Des formations pour passer au low-tech

Parallèlement à leur activité de création et de vente de produits, Paul Guilloré-Mouraz et Zoé Colley-Meyer animent des conférences -et ateliers- sur la thématique des low-tech. D’une durée moyenne d’une heure trente, les conférences s’organisent autour d’un constat sur les problématiques actuelles d’environnement et d’énergie, puis évoquent les solutions possibles. « Notre volonté est d’expliquer aux participants comment appliquer la démarche low-tech dans leur vie ou leurs activités sans perdre en confort. On veut les voir repartir optimistes, avec l’envie de passer à l’action », appuie Zoé Colley-Meyer.

Des conférences pour lesquelles ils sont de plus en plus sollicités, auprès d’un public de plus en plus intéressé. « On propose également aux entreprises des formations sur-mesure pour les aider à revoir leur process sur leur chaîne de production. L’idée est d’enlever les technologies en trop sans qu’elles perdent par ailleurs en rentabilité. »

♦ (re)lire : Deuxfleurs plante les graines d’un autre modèle numérique

Plus d’impact dans le futur

Aujourd’hui, l’entreprise L’Avant d’après, dont le modèle est singulier -voire unique en France – est viable. « Nous nous payons grâce à notre activité, raconte Zoé Colley-Meyer. Et nous sommes soutenus financièrement par l’ADEME, ce dont nous sommes vraiment très fiers ! ». Le futur s’annonce pour le moment sous de bons auspices. « Nous construisons le modèle de notre entreprise chaque jour. Nous voulons la faire évoluer dans le futur, développer plus de produits destinés aux entreprises, car ce sont elles qui dépensent beaucoup d’énergie. Ainsi, nous aurions plus d’impact. »
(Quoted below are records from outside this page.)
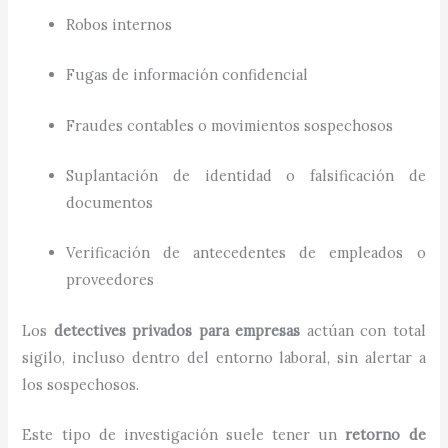
Robos internos
Fugas de información confidencial
Fraudes contables o movimientos sospechosos
Suplantación de identidad o falsificación de
documentos
Verificación de antecedentes de empleados o
proveedores
Los
detectives privados para empresas
actúan con total
sigilo, incluso dentro del entorno laboral, sin alertar a
los sospechosos.
Este tipo de investigación suele tener un
retorno de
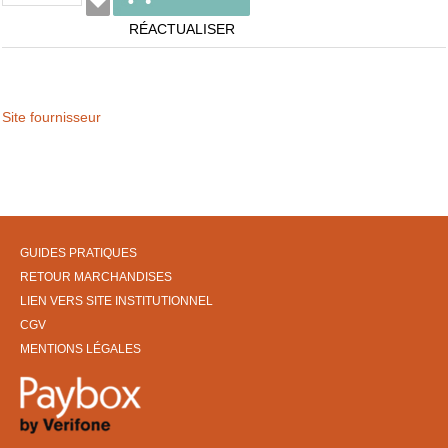
RÉACTUALISER
Site fournisseur
GUIDES PRATIQUES
RETOUR MARCHANDISES
LIEN VERS SITE INSTITUTIONNEL
CGV
MENTIONS LÉGALES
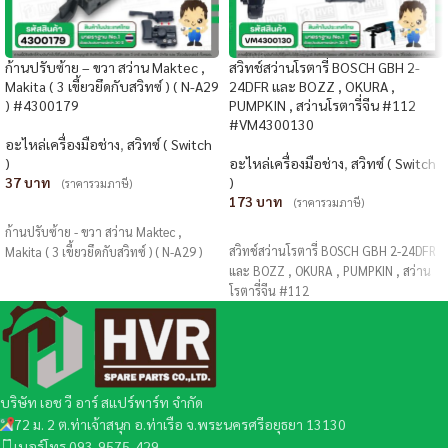
ก้านปรับซ้าย – ขวา สว่าน Maktec ,
สวิทช์สว่านโรตารี่ BOSCH GBH 2-
Makita ( 3 เขี้ยวยึดกับสวิทซ์ ) ( N-A29
24DFR และ BOZZ , OKURA ,
) #4300179
PUMPKIN , สว่านโรตารี่จีน #112
#VM4300130
อะไหล่เครื่องมือช่าง
,
สวิทซ์ ( Switch
)
อะไหล่เครื่องมือช่าง
,
สวิทซ์ ( Switch
37
)
(ราคารวมภาษี)
173
(ราคารวมภาษี)
หยิบใส่ตะกร้า
หยิบใส่ตะกร้า
ก้านปรับซ้าย - ขวา สว่าน Maktec ,
สวิทช์สว่านโรตารี่ BOSCH GBH 2-24DFR
Makita ( 3 เขี้ยวยึดกับสวิทซ์ ) ( N-A29 )
และ BOZZ , OKURA , PUMPKIN , สว่าน
โรตารี่จีน #112
บริษัท เอช วี อาร์ สแปร์พาร์ท จำกัด
72 ม. 2 ต.ท่าเจ้าสนุก อ.ท่าเรือ จ.พระนครศรีอยุธยา 13130
เบอร์โทร 093-9575-429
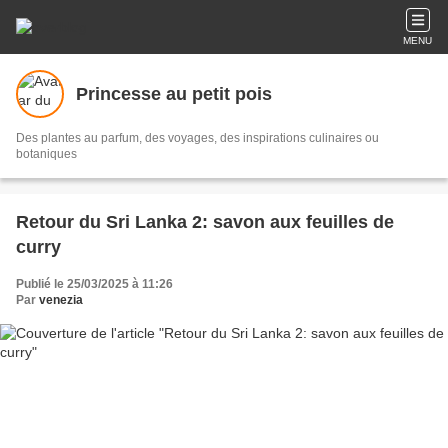
MENU
Princesse au petit pois
Des plantes au parfum, des voyages, des inspirations culinaires ou
botaniques
Retour du Sri Lanka 2: savon aux feuilles de
curry
Publié le 25/03/2025 à 11:26
Par
venezia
Les deux associés travaillent actuellement sur un modèle de marmite pour restaurateurs et collectifs, pour lequel ils espèrent collaborer avec des cantines locales dès le début 2026. « Nous invitons tout le monde à essayer les low-tech, à vivre plus sobrement, à réinventer le confort avec créativité. Le changement de pratiques n’est pas si compliqué que ça, il faut s’y mettre tous et s’entraider. » ♦

Bonus

L’appartement 100% low-tech. Paul Guilloré-Mouraz et Zoé Colley-Meyer ont récemment conçu des produits pour l’ingénieur-aventurier Corentin de Châtelperron et sa compagne Caroline Pultz. Ils ont servi à équiper « l’appartement- écosystème » de 26m2 dans lequel ils ont vécu cinq mois à Boulogne-Billancourt en synergie avec des bactéries, des plantes et des insectes pour inventer une vie sobre et réaliste (documentaire à venir sur Arte).